Just as important, we have our own healing to do. No matter our class or gender, all white people benefit from being white. And inherent goodness and humanity is intact for all white people. Human beings in our natural form are not the problem. The problem is the delusion of separation. 

In the historical dimension, white supremacy culture has harmed people and the earth. Whites have been conditioned to feel dominant, superior, and entitled, and conversely feel shame, guilt, and grief. Over years of working with white people on white racism, I have observed that most white people are aware of the monstrous effects of racism and fear if they open to their complicity, they will reveal themselves to be monstrous too. They sometimes feel defensive, because they never intended to act racist and don’t want to be accused of being evil when they think they have been innocent bystanders. Underneath these fearful or defensive reactions, if the conditions are safe enough, most white people find a broken heart, a well of grief and loss at being separated from people of color in their lives. They feel betrayed by miseducation and disillusioned about our country whose ideals of life, liberty, and the pursuit of happiness were incomplete, built on genocide and slavery and inadequate to change conditions.

..........

** What you need to do **
1. Switch "delusion" to "illusion" and write out the text on white racism and healing again, starting at "Just as important, we" and ending at "delusion of separation.".
2. Pick up the text on white racism and healing where it stops and continue it.

Collection entries
..........

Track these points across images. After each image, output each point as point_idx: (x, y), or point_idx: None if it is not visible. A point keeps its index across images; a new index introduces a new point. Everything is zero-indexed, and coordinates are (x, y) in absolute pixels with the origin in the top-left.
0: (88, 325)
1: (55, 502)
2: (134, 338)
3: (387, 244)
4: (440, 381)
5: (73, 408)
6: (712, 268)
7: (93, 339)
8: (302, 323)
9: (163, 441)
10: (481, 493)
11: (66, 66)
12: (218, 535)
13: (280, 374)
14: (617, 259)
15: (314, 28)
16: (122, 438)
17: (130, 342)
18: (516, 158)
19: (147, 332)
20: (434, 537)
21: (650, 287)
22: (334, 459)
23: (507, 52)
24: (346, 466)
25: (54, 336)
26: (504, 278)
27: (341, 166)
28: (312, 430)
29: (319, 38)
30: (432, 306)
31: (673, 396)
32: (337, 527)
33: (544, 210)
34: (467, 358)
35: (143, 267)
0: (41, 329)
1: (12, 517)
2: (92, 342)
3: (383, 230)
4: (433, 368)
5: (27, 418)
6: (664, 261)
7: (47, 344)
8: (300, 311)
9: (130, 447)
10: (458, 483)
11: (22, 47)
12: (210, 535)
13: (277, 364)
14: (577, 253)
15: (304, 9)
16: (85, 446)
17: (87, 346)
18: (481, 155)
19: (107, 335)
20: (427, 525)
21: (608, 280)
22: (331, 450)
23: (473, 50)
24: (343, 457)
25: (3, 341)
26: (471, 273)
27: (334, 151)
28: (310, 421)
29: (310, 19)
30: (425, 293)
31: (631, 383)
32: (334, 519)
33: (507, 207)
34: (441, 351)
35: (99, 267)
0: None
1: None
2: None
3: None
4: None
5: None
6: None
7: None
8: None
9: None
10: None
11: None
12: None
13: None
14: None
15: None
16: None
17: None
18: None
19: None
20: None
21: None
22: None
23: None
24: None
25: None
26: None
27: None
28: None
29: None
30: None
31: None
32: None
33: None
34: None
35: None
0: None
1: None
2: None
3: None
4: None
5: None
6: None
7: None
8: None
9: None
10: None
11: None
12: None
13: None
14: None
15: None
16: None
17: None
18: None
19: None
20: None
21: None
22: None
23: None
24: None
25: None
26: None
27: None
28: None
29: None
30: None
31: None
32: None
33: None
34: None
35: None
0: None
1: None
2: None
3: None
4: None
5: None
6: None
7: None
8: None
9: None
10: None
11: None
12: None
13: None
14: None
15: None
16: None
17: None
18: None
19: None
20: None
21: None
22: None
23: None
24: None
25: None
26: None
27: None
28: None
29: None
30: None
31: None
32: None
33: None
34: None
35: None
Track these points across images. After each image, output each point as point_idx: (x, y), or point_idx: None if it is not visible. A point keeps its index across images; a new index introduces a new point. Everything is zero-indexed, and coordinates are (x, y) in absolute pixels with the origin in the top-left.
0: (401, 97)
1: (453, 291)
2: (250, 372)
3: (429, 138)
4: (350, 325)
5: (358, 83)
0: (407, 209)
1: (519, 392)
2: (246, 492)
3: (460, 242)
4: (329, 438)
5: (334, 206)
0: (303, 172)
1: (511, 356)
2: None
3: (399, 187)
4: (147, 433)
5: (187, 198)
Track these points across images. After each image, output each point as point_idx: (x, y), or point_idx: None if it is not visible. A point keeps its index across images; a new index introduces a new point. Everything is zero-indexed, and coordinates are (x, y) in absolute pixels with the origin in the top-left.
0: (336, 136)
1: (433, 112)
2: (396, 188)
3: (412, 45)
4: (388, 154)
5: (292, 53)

..........

** Answer list **
1.
Just as important, we have our own healing to do. No matter our class or gender, all white people benefit from being white. And inherent goodness and humanity is intact for all white people. Human beings in our natural form are not the problem. The problem is the illusion of separation.

2.
Healing from early hurt helps us recover our natural power, our true nature. As children we were powerless. We saw and experienced things we could not stop. Some things were too big for us to change. We internalized early feelings of powerlessness. Now, we project it onto current challenges and decide this is too big. Releasing these old feelings of powerlessness, we have more capacity to engage in ending racism.

This level of healing has meant cultivating a listening partner who provides the safety and encouragement for me to let my heart break open so I can cry, shake and feel fear, and let anger arise in a contained space. Recognizing our feelings is one step. Embracing them includes exploring their roots and letting have their full expression within a protected space. “Breathing in, I know I am crying. Breathing out, I smile to my tears.” 

3. Build Empathy with White People

Many white people in the United States are hurting. Correctly or incorrectly, many low-income white people feel threatened, denied the “American Dream,” left behind, and marginalized partly by the wave of rights and benefits they see being accorded to people of color and other groups. White people are vulnerable to being misled into blaming those feelings and conditions on people of color, the government, the “rigged system,” the “fake” news media, or of supporting a demagogue who promises to make it all right.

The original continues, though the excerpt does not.